Jeffrey Schlesinger brings Warner films and TV to global viewers
The gig: As president of Warner Bros. International Television, Jeffrey Schlesinger, 56, oversees sales of Warner television and movie products abroad and oversees a dozen WB-owned production companies in Britain and the Netherlands. International sales of Warner content generates billions of dollars a year in revenue for parent company Time Warner Inc.
Tuning in. As a child growing up in suburban Philadelphia, Schlesinger was obsessed with TV. Frustrated with having only a couple of channels, his family took matters into their own hands. Recalled Schlesinger: “They used to make these big aerial antennas on the top of your house and you could pick up the New York stations.” After his family installed one, he could watch Jackie Gleason and “Gilligan’s Island” all the time.
So you wanna be a rock ‘n’ roll star. As a teen, Schlesinger was bitten by the music bug. “I started going to rock concerts when I was 14.” His first show was Iron Butterfly, followed by Jimi Hendrix and the Who. He had his own band and spent his high school years covering songs by Steppenwolf, the Rolling Stones and Ten Years After.
Colorful characters. After high school, Schlesinger put down the guitar and picked up a camera and ended up studying film at New York University. However, he soon realized he “was not very good at writing scripts” and switched to documentaries. He was hired by Stewart Mott, the somewhat eccentric activist son of General Motors investor and longtime director Charles Mott, to document his 40th birthday bash. “It was a medieval fest. Everyone from Harry Reems to Bella Abzug was there.”
Selling Bert and Ernie. After a brief stint at CBS News and working as an independent film editor, Schlesinger got the first taste of his future at Children’s Television Workshop, the home of children’s TV staples “Sesame Street” and “The Electric Company.” His title was international production and distribution manager, but it wasn’t as glamorous as it sounded. “Mainly I was shipping tapes around to country to country.” His boss gave him a key piece of advice that would last a lifetime. Noticing that a German TV station’s contract for “Sesame Street” was up for renewal, Schlesinger asked his boss what to do. “Just ask them for more than we got last time,” he was told. A salesman was born.

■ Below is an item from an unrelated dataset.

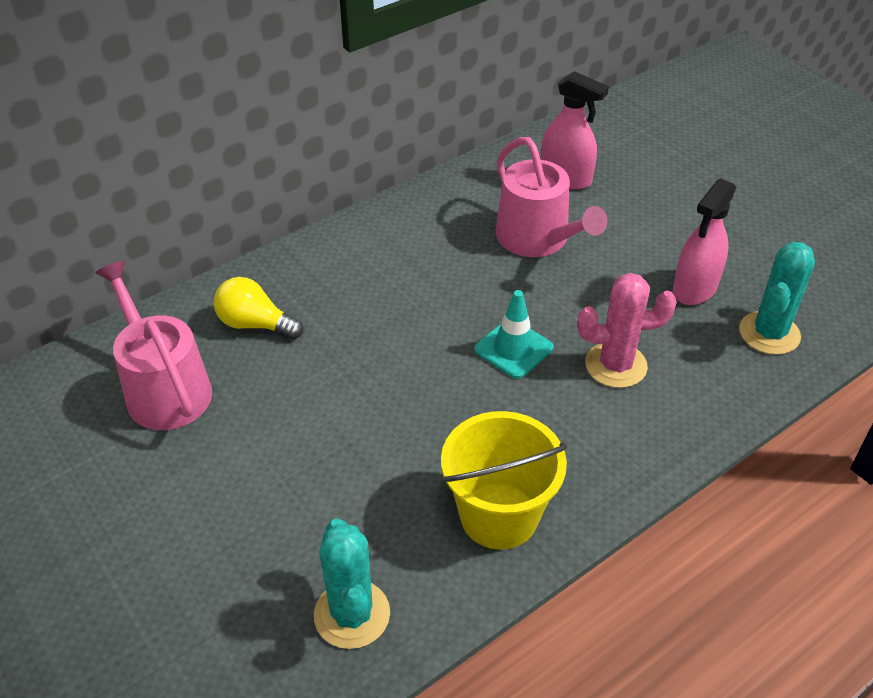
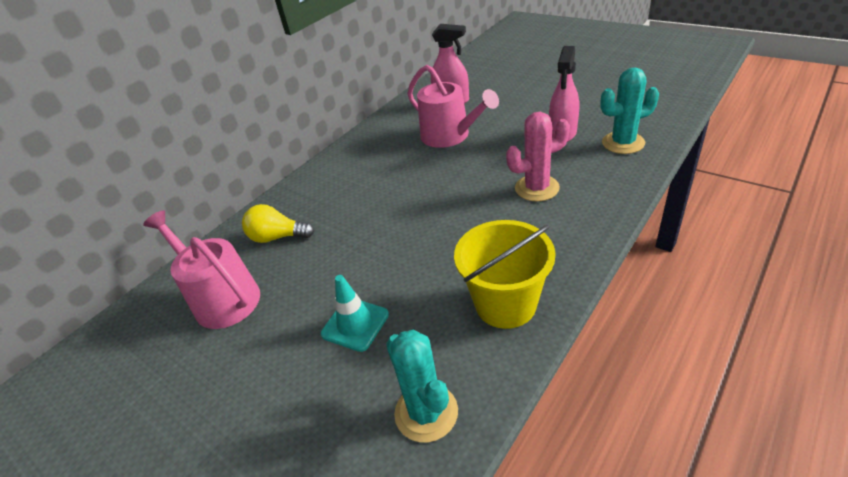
camera: 10 degrees left, 5 degrees down
turquoise traffic cone [474,290,554,379] -> turquoise traffic cone moved to [321,275,389,352]
turquoise cactus [739,242,815,355] -> turquoise cactus turned 60 degrees clockwise [600,67,659,154]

Moving up. Although Schlesinger liked hawking “Sesame Street,” he liked money more — and CTW suffered from, in his words, “nonprofit-itis.” He landed a job at MCA/Universal TV and soon was selling reruns of “The Rockford Files” and “Columbo” all over Canada. Although he had no formal business training, he thrived, thanks to lessons he learned from his father, who worked in the furniture business. “He would come home and talk about the deals he made and how he would structure things. It was my first and only class in business.”
Finding a home. In 1983, Schlesinger ended up at a small production company called Telepictures, which was acquired by Lorimar, which was bought by Warner Bros. Through each merger, he got a bigger title. In 1994, he was named president of international television and is now the longest-serving president at the studio. “I’ve been through five mergers and worked for six companies, and I’m still sitting here today.”
Traveling man. Although he has a staff of 250 people, Schlesinger still spends at least 20 weeks abroad and gets excited about 12-hour plane flights. “You need to be in the market. You need to feel it, smell it and taste it to really have a sense of where it is going and what the opportunities are.”
Different times. With artsy roots and no advance degree, Schlesinger knows he took a path that probably doesn’t exist anymore. “I would never be hired today. I’m a mediocre student with no business training and no language ability running a big, complex, financially intensive, international business.”
Personal: Schlesinger lives in West Hollywood with his wife, Isis. When he’s not on a plane, he likes to ski and play tennis.